-------- SUPPLIED ENTRIES --------
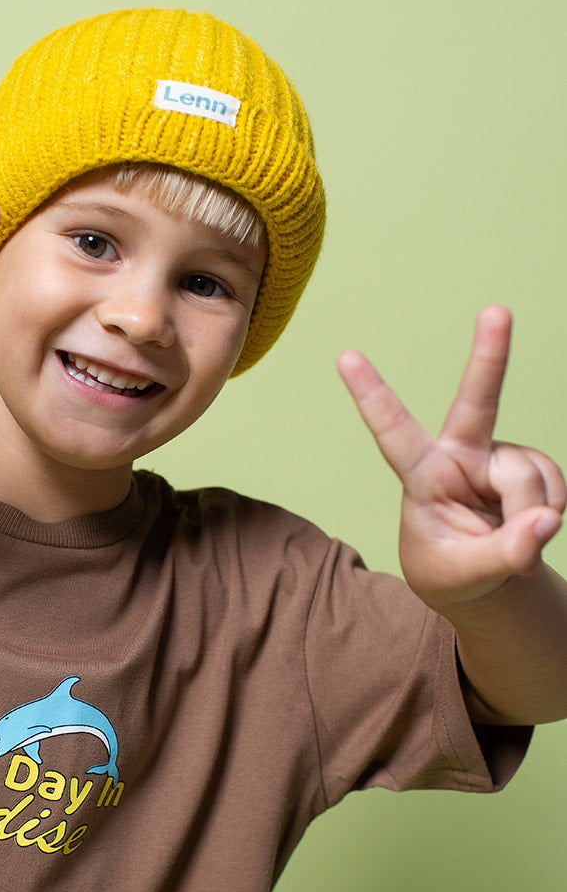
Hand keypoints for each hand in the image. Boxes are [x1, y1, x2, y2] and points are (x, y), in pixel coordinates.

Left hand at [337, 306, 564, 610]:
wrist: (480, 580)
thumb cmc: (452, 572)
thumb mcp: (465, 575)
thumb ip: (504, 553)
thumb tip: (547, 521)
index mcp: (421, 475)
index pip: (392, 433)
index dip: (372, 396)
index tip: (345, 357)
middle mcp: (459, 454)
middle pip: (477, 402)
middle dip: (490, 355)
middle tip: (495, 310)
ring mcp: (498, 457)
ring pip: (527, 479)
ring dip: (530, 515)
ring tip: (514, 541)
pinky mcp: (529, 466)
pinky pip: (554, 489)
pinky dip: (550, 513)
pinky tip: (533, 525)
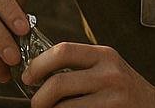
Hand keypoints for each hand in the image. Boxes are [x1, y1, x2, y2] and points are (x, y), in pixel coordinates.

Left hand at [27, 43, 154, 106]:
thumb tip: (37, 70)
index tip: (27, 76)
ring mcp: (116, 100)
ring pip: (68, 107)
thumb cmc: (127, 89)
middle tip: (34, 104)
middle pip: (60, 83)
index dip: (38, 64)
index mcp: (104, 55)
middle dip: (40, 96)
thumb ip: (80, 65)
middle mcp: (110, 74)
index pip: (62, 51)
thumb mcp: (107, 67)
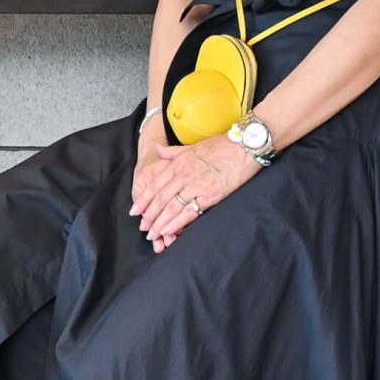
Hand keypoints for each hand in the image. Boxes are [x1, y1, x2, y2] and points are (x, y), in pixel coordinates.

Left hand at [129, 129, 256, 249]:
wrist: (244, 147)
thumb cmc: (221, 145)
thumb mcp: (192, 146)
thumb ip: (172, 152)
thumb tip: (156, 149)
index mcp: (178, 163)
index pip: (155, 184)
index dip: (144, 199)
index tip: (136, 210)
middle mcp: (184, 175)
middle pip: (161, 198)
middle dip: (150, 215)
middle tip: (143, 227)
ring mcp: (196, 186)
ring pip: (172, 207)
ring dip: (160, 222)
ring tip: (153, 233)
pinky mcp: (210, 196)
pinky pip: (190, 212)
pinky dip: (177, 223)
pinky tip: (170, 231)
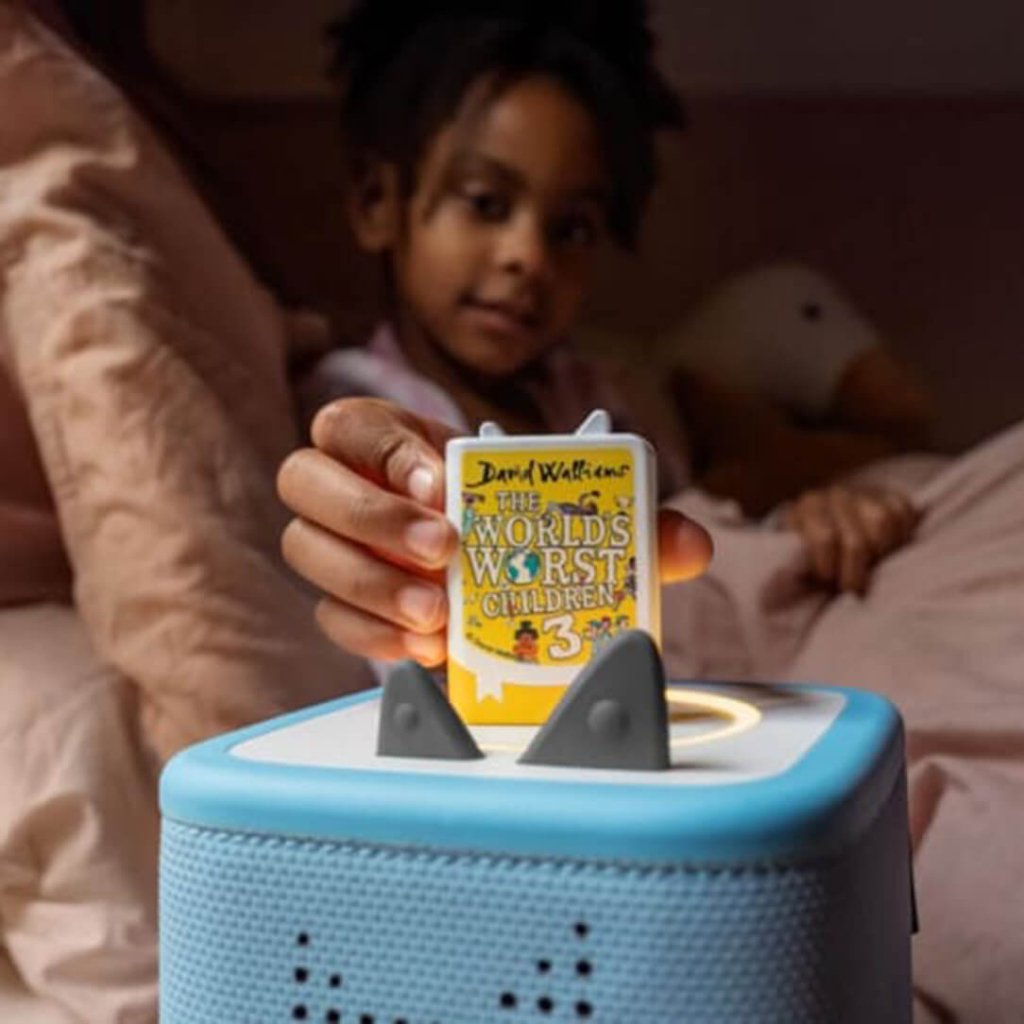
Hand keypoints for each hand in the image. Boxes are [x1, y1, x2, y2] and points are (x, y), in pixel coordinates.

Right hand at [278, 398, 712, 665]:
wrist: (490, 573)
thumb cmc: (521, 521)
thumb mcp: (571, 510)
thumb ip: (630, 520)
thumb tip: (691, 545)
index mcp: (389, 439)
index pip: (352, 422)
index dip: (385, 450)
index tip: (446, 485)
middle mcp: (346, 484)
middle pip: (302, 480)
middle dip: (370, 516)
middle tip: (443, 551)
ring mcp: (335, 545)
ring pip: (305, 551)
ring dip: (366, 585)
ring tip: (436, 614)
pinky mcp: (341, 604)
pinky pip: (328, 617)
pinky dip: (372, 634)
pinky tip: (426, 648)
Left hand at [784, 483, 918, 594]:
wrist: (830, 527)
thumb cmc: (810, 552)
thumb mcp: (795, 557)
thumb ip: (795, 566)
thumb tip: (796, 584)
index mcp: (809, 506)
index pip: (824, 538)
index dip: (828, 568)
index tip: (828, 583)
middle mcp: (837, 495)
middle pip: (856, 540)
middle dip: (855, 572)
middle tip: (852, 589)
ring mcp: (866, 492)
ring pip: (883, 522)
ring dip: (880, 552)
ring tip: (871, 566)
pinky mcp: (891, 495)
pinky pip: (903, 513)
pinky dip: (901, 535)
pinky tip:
--------
### PROMPT:
Check each line of the data for "Left". Copy the lines where it turns up.

### EXERCISE RESULT:
Left hand at [337, 306, 564, 610]:
Left hand at [27, 43, 154, 106]:
Left hand at [129, 129, 256, 249]:
Left hand at [784, 483, 918, 594]:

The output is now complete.